▶ What to work on:
Check every line of the data below for the word "remote", then give only the number of lines that have it.

Data extracts section start

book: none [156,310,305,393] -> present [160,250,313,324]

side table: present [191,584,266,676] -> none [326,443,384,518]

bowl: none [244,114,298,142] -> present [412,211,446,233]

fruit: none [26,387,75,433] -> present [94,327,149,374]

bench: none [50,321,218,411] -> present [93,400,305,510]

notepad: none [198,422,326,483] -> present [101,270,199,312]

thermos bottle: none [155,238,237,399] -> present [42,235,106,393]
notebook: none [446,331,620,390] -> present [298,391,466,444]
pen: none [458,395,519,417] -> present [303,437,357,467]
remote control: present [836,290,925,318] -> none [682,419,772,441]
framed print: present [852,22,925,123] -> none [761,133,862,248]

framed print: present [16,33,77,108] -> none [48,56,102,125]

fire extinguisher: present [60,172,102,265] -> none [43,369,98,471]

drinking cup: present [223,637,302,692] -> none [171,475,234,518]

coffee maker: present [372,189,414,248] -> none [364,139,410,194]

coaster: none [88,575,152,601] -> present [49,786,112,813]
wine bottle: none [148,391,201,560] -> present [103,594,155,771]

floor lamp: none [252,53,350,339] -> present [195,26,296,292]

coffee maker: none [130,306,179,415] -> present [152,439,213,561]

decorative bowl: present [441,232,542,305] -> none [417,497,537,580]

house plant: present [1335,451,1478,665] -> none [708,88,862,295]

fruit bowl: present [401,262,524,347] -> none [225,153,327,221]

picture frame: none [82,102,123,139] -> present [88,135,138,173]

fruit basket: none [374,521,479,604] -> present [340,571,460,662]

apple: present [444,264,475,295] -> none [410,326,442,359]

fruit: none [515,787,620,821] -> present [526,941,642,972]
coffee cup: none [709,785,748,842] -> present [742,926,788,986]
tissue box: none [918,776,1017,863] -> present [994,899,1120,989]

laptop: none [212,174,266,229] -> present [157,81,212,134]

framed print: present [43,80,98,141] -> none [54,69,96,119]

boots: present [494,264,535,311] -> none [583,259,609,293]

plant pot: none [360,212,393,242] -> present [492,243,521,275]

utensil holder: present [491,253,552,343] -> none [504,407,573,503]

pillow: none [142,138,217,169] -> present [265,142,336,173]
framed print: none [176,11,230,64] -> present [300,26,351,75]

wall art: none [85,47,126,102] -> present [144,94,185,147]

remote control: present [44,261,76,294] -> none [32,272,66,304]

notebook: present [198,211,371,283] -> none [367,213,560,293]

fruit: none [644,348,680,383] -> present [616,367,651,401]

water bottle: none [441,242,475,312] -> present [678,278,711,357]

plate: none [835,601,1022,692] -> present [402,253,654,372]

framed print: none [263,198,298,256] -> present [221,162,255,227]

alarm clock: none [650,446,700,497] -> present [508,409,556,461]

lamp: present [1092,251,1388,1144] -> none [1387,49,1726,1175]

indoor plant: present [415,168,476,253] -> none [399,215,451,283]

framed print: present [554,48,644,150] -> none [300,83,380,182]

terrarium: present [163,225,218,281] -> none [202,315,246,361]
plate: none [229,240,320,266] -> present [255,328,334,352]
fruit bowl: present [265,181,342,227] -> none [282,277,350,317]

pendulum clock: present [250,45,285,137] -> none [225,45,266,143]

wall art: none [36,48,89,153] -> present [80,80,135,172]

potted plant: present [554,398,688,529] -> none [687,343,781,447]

Data extracts section end

▶ Solution to this exercise:
2